Personal information
- Full name: Glen George Baker
- Born: 9 August 1915 Queensland, Australia
- Died: 15 December 1943 (aged 28) Buna, New Guinea
- Batting: Right-handed
- Bowling: Right-arm medium

Domestic team information
- 1936/37–1941/42: Queensland

Career statistics
| Competition | First-class |
| Matches | 29 |
| Runs scored | 1,531 |
| Batting average | 31.24 |
| 100s/50s | 1/11 |
| Top score | 157 |
| Balls bowled | 1,021 |
| Wickets | 13 |
| Bowling average | 42.92 |
| 5 wickets in innings | 0 |
| 10 wickets in match | 0 |
| Best bowling | 3/17 |
| Catches/stumpings | 19/– |
- Source: ESPNcricinfo, 2 December 2024

= Glen Baker =

Australian cricketer

Glen George Baker (9 August 1915 – 15 December 1943) was an Australian cricketer.

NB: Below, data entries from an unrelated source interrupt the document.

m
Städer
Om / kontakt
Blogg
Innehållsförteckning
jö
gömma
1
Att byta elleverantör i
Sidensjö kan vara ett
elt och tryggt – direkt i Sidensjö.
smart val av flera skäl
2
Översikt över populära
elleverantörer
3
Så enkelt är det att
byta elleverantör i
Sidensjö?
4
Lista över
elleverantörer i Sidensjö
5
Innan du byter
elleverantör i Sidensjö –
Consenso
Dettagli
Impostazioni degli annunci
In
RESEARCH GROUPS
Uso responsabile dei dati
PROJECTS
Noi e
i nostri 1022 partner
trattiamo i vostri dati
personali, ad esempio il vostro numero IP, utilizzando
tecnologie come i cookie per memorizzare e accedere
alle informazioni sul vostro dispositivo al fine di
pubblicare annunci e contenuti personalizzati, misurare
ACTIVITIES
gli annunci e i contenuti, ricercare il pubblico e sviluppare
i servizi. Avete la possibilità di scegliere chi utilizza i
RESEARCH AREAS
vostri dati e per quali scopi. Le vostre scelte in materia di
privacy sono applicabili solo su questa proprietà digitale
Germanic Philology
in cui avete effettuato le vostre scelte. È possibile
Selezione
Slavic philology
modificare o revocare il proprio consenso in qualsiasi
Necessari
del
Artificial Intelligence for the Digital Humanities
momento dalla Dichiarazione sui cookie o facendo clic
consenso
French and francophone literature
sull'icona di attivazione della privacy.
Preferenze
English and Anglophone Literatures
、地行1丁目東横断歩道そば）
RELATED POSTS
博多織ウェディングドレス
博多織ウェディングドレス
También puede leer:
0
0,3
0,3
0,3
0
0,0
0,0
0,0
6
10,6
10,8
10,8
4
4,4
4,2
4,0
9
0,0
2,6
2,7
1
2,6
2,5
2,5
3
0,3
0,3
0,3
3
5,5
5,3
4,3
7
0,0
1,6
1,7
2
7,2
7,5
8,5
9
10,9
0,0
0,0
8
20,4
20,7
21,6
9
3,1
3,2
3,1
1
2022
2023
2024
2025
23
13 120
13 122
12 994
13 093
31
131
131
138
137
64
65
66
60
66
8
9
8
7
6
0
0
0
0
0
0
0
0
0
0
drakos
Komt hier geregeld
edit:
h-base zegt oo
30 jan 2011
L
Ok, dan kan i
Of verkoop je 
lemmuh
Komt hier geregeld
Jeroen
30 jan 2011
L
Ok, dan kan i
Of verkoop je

Baker was a right-handed batsman and right-arm medium-pace bowler. He played 29 first-class cricket matches, all but one for Queensland, between 1936 and 1942, scoring 1,531 runs and taking 13 wickets. His highest score was 157 for Queensland against New South Wales in the first match of the 1938–39 Sheffield Shield.

Baker married Mavis Jean Barkley in Brisbane in April 1941. He died on active service in New Guinea in December 1943.